Alana L. Gray1,2, David T. Coleman1,2, Reneau F. Castore1,2, Mohamed M. Mohyeldin3, Khalid A. El Sayed3, James A. Cardelli1,2

1Louisiana State University Health Sciences Center - Shreveport, Shreveport, LA, USA

2Feist-Weiller Cancer Center, Shreveport, LA, USA

3University of Louisiana - Monroe, Monroe, LA, USA

Correspondence to:

James A. Cardelli, e-mail: jcarde@lsuhsc.edu

Keywords: c-Met, isothiocyanatostilbenes, DIDS, H2DIDS

Received: August 05, 2015     Accepted: September 17, 2015     Published: October 31, 2015

ABSTRACT

The hepatocyte growth factor receptor (HGFR or c-Met) is a driver of multiple cancer subtypes.

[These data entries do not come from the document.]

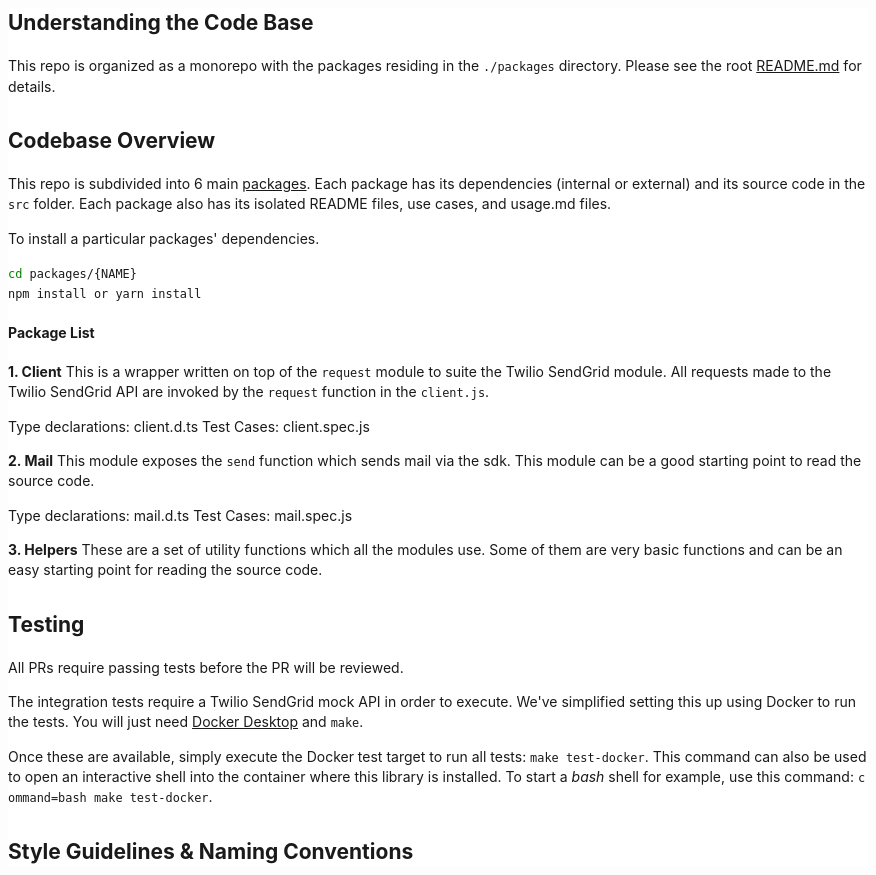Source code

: <a name="understanding-the-codebase"></a>
## Understanding the Code Base

This repo is organized as a monorepo with the packages residing in the `./packages` directory. Please see the root [README.md](README.md) for details.

<a name="codebase-overview"></a>
## Codebase Overview

This repo is subdivided into 6 main [packages](packages). Each package has its dependencies (internal or external) and its source code in the `src` folder. Each package also has its isolated README files, use cases, and usage.md files.

To install a particular packages' dependencies.
```bash
cd packages/{NAME}
npm install or yarn install
```
#### Package List

**1. Client**
This is a  wrapper written on top of the ```request``` module to suite the Twilio SendGrid module. All requests made to the Twilio SendGrid API are invoked by the `request` function in the `client.js`.

Type declarations: client.d.ts
Test Cases: client.spec.js

**2. Mail**
This module exposes the `send` function which sends mail via the sdk. This module can be a good starting point to read the source code.

Type declarations: mail.d.ts
Test Cases: mail.spec.js

**3. Helpers**
These are a set of utility functions which all the modules use. Some of them are very basic functions and can be an easy starting point for reading the source code.

<a name="testing"></a>
## Testing

All PRs require passing tests before the PR will be reviewed.

The integration tests require a Twilio SendGrid mock API in order to execute. We've simplified setting this up using Docker to run the tests. You will just need [Docker Desktop](https://docs.docker.com/get-docker/) and `make`.

Once these are available, simply execute the Docker test target to run all tests: `make test-docker`. This command can also be used to open an interactive shell into the container where this library is installed. To start a *bash* shell for example, use this command: `command=bash make test-docker`.

<a name="style-guidelines-and-naming-conventions"></a>
## Style Guidelines & Naming Conventions
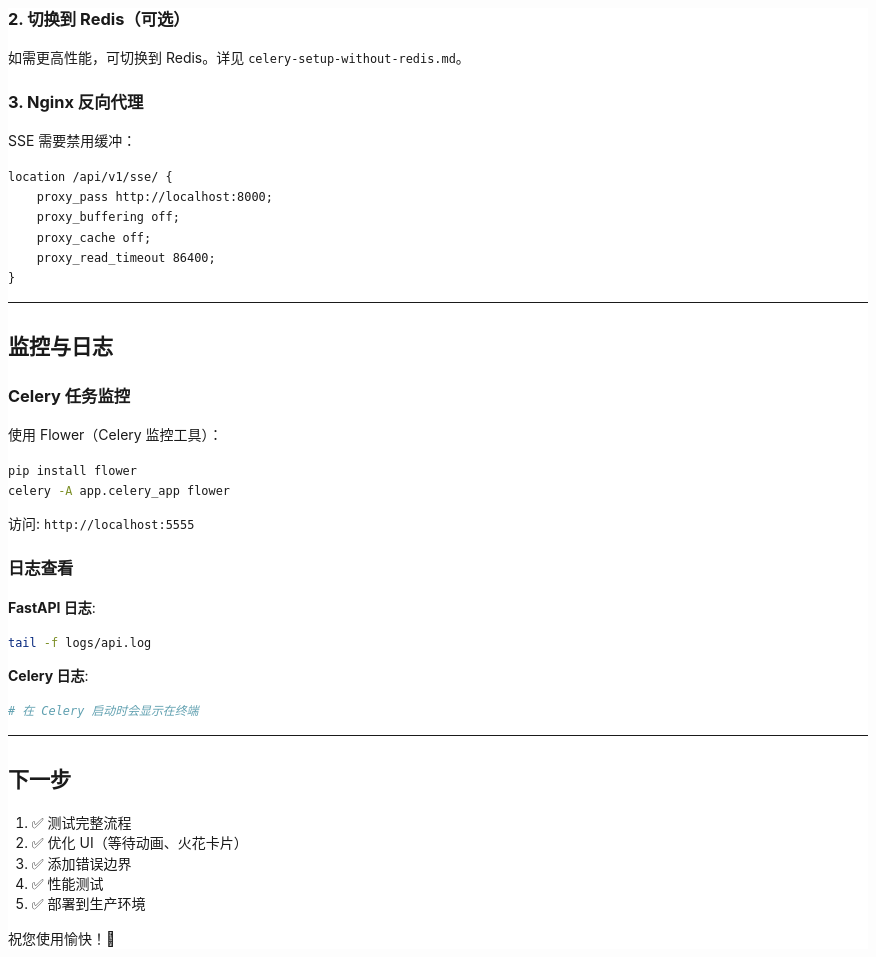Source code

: ### 2. 切换到 Redis（可选）

如需更高性能，可切换到 Redis。详见 `celery-setup-without-redis.md`。

### 3. Nginx 反向代理

SSE 需要禁用缓冲：

```nginx
location /api/v1/sse/ {
    proxy_pass http://localhost:8000;
    proxy_buffering off;
    proxy_cache off;
    proxy_read_timeout 86400;
}
```

---

## 监控与日志

### Celery 任务监控

使用 Flower（Celery 监控工具）：

```bash
pip install flower
celery -A app.celery_app flower
```

访问: `http://localhost:5555`

### 日志查看

**FastAPI 日志**:
```bash
tail -f logs/api.log
```

**Celery 日志**:
```bash
# 在 Celery 启动时会显示在终端
```

---

## 下一步

1. ✅ 测试完整流程
2. ✅ 优化 UI（等待动画、火花卡片）
3. ✅ 添加错误边界
4. ✅ 性能测试
5. ✅ 部署到生产环境

祝您使用愉快！🎉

While there are several c-Met inhibitors in development, few have been approved for clinical use, warranting the need for continued research and development of c-Met targeting therapeutic modalities. The research presented here demonstrates a particular class of compounds known as isothiocyanatostilbenes can act as c-Met inhibitors in multiple cancer cell lines. Specifically, we found that 4,4′-Diisothiocyanatostilbene-2,2′-disulfonic acid (DIDS) and 4,4′-Diisothiocyanatodihydrostilbene-2,2′-disulfonic acid (H2DIDS) had c-Met inhibitory effective doses in the low micromolar range while 4-acetamido-4′-isothiocyanatostilbene-2,2′-disulfonic acid (SITS) and 4,4′-dinitrostilbene-2, 2′-disulfonic acid (DNDS) exhibited IC50s 100 to 1000 fold higher. These compounds displayed much greater selectivity for inhibiting c-Met activation compared to similar receptor tyrosine kinases. In addition, DIDS and H2DIDS reduced hepatocyte growth factor (HGF)-induced, but not epidermal growth factor (EGF)-induced, cell scattering, wound healing, and 3-dimensional (3D) proliferation of tumor cell spheroids. In-cell and cell-free assays suggested that DIDS and H2DIDS can inhibit and reverse c-Met phosphorylation, similar to SU11274. Additional data demonstrated that DIDS is tolerable in vivo. These data provide preliminary support for future studies examining DIDS, H2DIDS, and derivatives as potential c-Met therapeutics.